[About this task] Rewrite every line of text from the items below as a Markdown table with two columns, Row and Line. Put a row number in Row and the line in Line, skip blank lines, and leave the pictures out.

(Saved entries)

┄┄┄┄┄┄┄┄┄┄┄┄┄┄┄┄┄┄┄┄

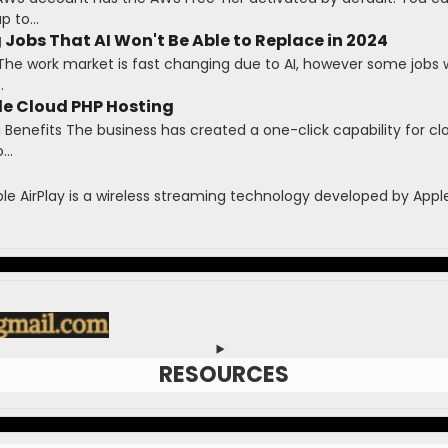
 to...
 Jobs That AI Won't Be Able to Replace in 2024
The work market is fast changing due to AI, however some jobs wi
.
le Cloud PHP Hosting
Benefits The business has created a one-click capability for cl
...
ple AirPlay is a wireless streaming technology developed by Apple 
RESOURCES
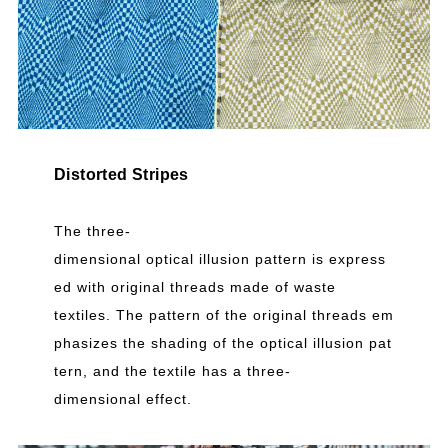
Distorted Stripes
The three-
dimensional optical illusion pattern is express
ed with original threads made of waste
textiles. The pattern of the original threads em
phasizes the shading of the optical illusion pat
tern, and the textile has a three-
dimensional effect.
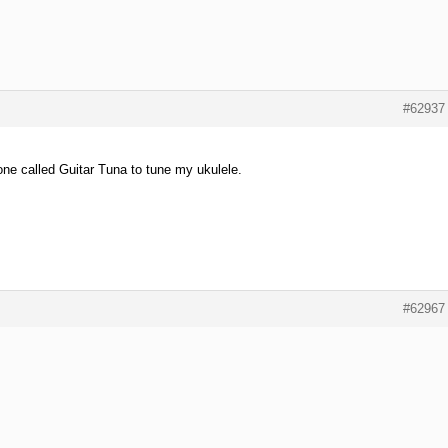
#62937
ne called Guitar Tuna to tune my ukulele.
#62967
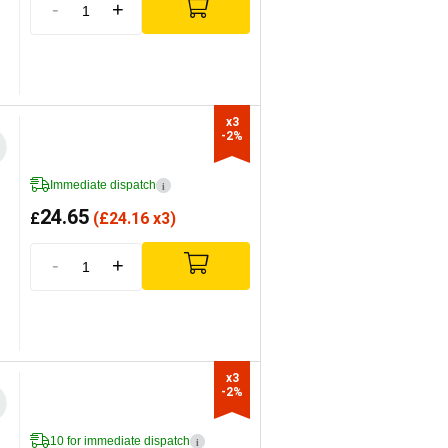
-
+
x3

-2%
Immediate dispatch
i
24.65
£
(
£
24.16 x3)
-
+
x3

-2%
10 for immediate dispatch
i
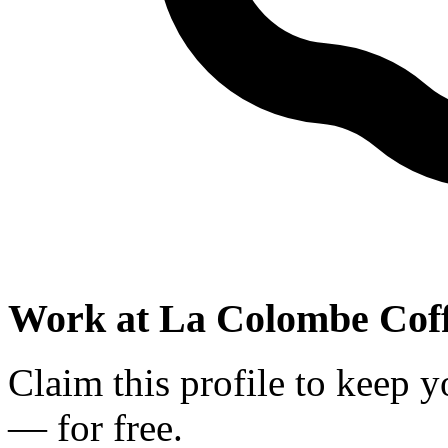
Work at
La Colombe Coff
Claim this profile to keep y
— for free.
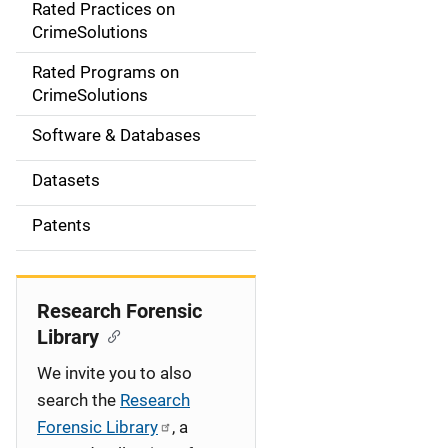
Rated Practices on
i
CrimeSolutions
g
Rated Programs on
a
CrimeSolutions
t
Software & Databases
i
Datasets
o
Patents
n
Research Forensic
Library
We invite you to also
search the
Research
Forensic Library
, a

┄┄┄┄┄┄┄┄┄┄┄┄┄┄┄┄┄┄┄┄

[Answer space]
| Row | Line |
|---|---|
| 1 |  to... |
| 2 |  Jobs That AI Won't Be Able to Replace in 2024 |
| 3 | The work market is fast changing due to AI, however some jobs wi |
| 4 | . |
| 5 | le Cloud PHP Hosting |
| 6 | Benefits The business has created a one-click capability for cl |
| 7 | ... |
| 8 | ple AirPlay is a wireless streaming technology developed by Apple  |
| 9 | RESOURCES |
| 10 | Distorted Stripes |
| 11 | The three- |
| 12 | dimensional optical illusion pattern is express |
| 13 | ed with original threads made of waste |
| 14 | textiles. The pattern of the original threads em |
| 15 | phasizes the shading of the optical illusion pat |
| 16 | tern, and the textile has a three- |
| 17 | dimensional effect. |
| 18 | #62937 |
| 19 | ne called Guitar Tuna to tune my ukulele. |
| 20 | #62967 |
| 21 | - |
| 22 | + |
| 23 | x3 |
| 24 | -2% |
| 25 | Immediate dispatch |
| 26 | i |
| 27 | 24.65 |
| 28 | £ |
| 29 | ( |
| 30 | £ |
| 31 | 24.16 x3) |
| 32 | - |
| 33 | + |
| 34 | x3 |
| 35 | -2% |
| 36 | 10 for immediate dispatch |
| 37 | i |
| 38 | Work at |
| 39 | La Colombe Coff |
| 40 | Claim this profile to keep y |
| 41 | — for free. |
| 42 | Rated Practices on |
| 43 | i |
| 44 | CrimeSolutions |
| 45 | g |
| 46 | Rated Programs on |
| 47 | a |
| 48 | CrimeSolutions |
| 49 | t |
| 50 | Software & Databases |
| 51 | i |
| 52 | Datasets |
| 53 | o |
| 54 | Patents |
| 55 | n |
| 56 | Research Forensic |
| 57 | Library |
| 58 | We invite you to also |
| 59 | search the |
| 60 | Research |
| 61 | Forensic Library |
| 62 | , a |